What’s the ideal role for an advertising sales manager? Our consulting clients ask us this question (or the following variations), all the time.
- “Should the sales manager have personal territory and revenue goals?”
- “Isn’t our top producing salesman the obvious choice for sales manager?”
- “He was the best producer at the software company we worked at, why wouldn’t he be the best choice for this site’s sales management spot?”
Or, my personal favorite:
- “What does a sales manager really do, anyway?”
So, for the next few weeks, we’re going to take a look at the various roles advertising sales managers, directors and executives fill. As well as how to determine which of those functions are most important in your organization, and what that should indicate to you about how to staff, compensate and structure that function for maximum results for your business.
Assuming that every sales management job is the same is akin to thinking that all programmers are interchangeable whether developing CGI scripts, Java code or VRML applications. Different skill sets match different jobs in the sales arena as well.
Identifying the right sales management role depends on the product being sold, the timing of that product in its life cycle, where it falls on the market acceptance curve, who the target customers are and how they are accustomed to being sold and served, the experience level of your sales team, and the stage of development of your overall sales strategy. All of that is beyond the obvious issue of finding the right personal and cultural fit.
Player Or Coach
The most common point of confusion is whether a sales manager should handle dedicated accounts and revenue targets vs. having accountability only for revenue generated by the sales people on the team. Since every sales discussion always seems to revert back to a sports analogy, this dilemma is referred to as “dedicated manager vs. player-coach.”
The argument for player-coach is compelling: If the sales manager is the most experienced, and most expensive sales talent on the team, shouldn’t s/he be handling the most important accounts? Isn’t this person the guy most capable of bringing in revenue?
Yes, and yes. But, from an organizational structure standpoint, those are not generally the right questions.
Ask instead: “How much support, coaching, training and advice does the rest of the team need to do their jobs, to improve their skills, and to become the salespeople you need them to be if your business is to grow? How senior a team do we have, and how much are they reliant upon their sales manager for information, judgments or training to make their numbers?”
Player-coach models work well with a very senior and experienced sales force, where systems are solidly in place to allow the sales people autonomy in their sales functions, and where the need to go back to management for mediation on inventory issues, negotiation permissions, or sales strategy advice is very low. In the typical Internet start-up, the opposite is true, especially around inventory control and allocation.
In the case of a less experienced staff (and that can include very experienced individuals who are new to online, or new to media sales, or simply new to a particular organization), the best use of your sales management resource may well be to fully support the larger sales team. Individual account responsibility draws attention away from team and onto the individual contributor aspect of the manager’s job.
It’s human nature to focus more time and attention on the most personally accountable and measurable part of the job, especially when that individual revenue responsibility is tied to the most directly achievable aspect of a manager’s compensation potential.
It’s harder to be accountable for results brought in through others than for results we produce ourselves.

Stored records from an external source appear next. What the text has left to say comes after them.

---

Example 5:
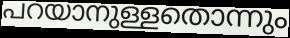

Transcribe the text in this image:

പറയാനുള്ളതൊന്നും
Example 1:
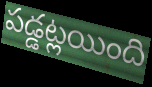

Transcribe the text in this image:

పడ్డట్లయింది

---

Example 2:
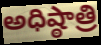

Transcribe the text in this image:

అధిష్ఠాత్రి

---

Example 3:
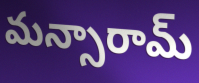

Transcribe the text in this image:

మన్సారామ్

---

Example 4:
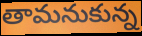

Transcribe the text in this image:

తామనుకున్న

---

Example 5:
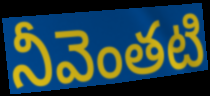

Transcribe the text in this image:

నీవెంతటి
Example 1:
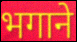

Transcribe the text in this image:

भगाने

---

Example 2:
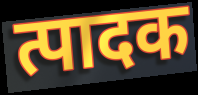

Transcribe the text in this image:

त्पादक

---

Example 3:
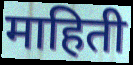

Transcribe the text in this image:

माहिती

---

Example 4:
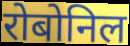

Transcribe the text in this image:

रोबोनिल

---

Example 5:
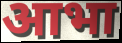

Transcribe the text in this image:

आभा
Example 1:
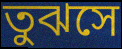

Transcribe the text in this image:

তুঝসে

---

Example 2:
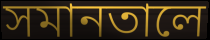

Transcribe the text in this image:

সমানতালে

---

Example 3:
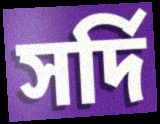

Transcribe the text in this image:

সর্দি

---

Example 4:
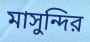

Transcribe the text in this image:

মাসুন্দির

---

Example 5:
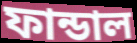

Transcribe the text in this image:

ফান্ডাল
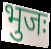
भुजः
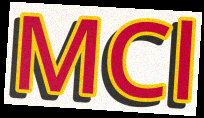
MCl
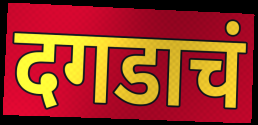
दगडाचं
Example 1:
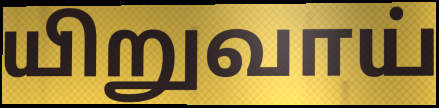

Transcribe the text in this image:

யிறுவாய்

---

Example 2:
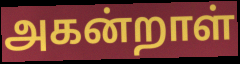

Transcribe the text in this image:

அகன்றாள்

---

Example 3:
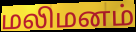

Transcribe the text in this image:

மலிமனம்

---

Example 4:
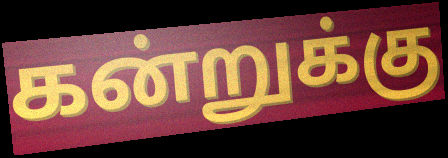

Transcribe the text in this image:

கன்றுக்கு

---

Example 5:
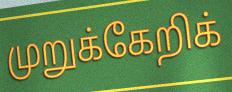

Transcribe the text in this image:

முறுக்கேறிக்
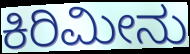
ಕಿರಿಮೀನು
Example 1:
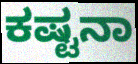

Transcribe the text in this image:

ಕಷ್ಟನಾ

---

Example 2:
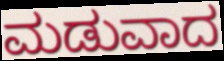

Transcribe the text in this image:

ಮಡುವಾದ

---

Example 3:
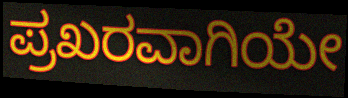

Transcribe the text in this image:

ಪ್ರಖರವಾಗಿಯೇ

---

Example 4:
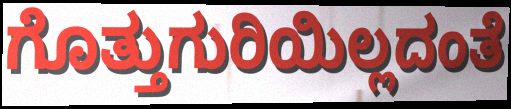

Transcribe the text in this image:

ಗೊತ್ತುಗುರಿಯಿಲ್ಲದಂತೆ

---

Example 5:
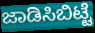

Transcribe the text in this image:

ಜಾಡಿಸಿಬಿಟ್ಟೆ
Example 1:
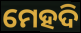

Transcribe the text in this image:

ମେହଦି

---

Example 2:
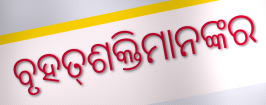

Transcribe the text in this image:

ବୃହତ୍‌ଶକ୍ତିମାନଙ୍କର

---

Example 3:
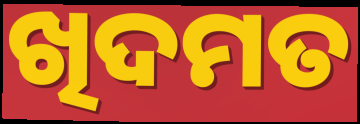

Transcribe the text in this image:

In that discrepancy lies the problem with giving a sales manager a territory — you can be trading off long term growth, the development of the sales team, and the ability of each individual to sell more, in favor of quick revenue from the star player.
This is not to say that a sales manager shouldn’t sell. Everyone who is able should always be selling. But working with a sales team member to help the staff make their goals (and training that sales person as you do so) is very different from tempting a guy to ignore the staff in favor of hitting individual deliverables. It doesn’t matter how smart or talented or honorable or team-oriented an individual is; when a manager is evaluated and compensated on individual sales results, the management function is bound to take a back seat.

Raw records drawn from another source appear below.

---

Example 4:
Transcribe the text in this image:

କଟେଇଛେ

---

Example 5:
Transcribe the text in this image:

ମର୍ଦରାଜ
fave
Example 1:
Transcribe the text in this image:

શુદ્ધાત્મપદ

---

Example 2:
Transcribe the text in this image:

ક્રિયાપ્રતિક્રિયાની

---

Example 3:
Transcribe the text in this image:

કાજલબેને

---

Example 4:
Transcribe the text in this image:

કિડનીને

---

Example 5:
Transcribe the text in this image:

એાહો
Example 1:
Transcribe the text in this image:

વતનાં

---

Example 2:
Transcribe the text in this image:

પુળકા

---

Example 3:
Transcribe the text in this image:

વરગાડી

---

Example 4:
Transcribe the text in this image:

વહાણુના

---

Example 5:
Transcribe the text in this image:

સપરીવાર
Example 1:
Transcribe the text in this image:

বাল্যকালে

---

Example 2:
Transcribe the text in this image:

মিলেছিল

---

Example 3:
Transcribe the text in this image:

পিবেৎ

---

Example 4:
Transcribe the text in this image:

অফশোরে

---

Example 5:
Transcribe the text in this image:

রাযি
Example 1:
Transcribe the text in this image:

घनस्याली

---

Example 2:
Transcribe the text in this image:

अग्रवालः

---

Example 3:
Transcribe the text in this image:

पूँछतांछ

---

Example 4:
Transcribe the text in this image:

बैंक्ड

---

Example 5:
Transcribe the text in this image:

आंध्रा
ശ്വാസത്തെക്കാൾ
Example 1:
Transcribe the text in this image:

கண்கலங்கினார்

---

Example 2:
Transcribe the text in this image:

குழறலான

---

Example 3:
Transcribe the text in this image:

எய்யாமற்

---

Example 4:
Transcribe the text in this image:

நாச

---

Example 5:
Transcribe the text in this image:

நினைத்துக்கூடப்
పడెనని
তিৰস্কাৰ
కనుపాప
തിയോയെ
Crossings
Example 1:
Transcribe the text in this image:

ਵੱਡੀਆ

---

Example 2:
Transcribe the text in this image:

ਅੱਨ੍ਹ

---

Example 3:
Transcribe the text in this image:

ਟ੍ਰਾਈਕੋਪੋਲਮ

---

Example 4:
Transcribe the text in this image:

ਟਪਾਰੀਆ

So, what’s the right answer for your business? There is no one answer for every site. But there are some guidelines to consider in making the call. Consider whether the individual revenue increase really outweighs the potential of seeing steady increases from each and every sales person. Consider whether a manager focused on a personal territory will be as accessible as the sales people need him/her to be. And consider whether there are organizational or inventory issues that require a manager’s arbitration in the daily sales process. Then develop the job description and compensation program that best addresses the realities of your organization.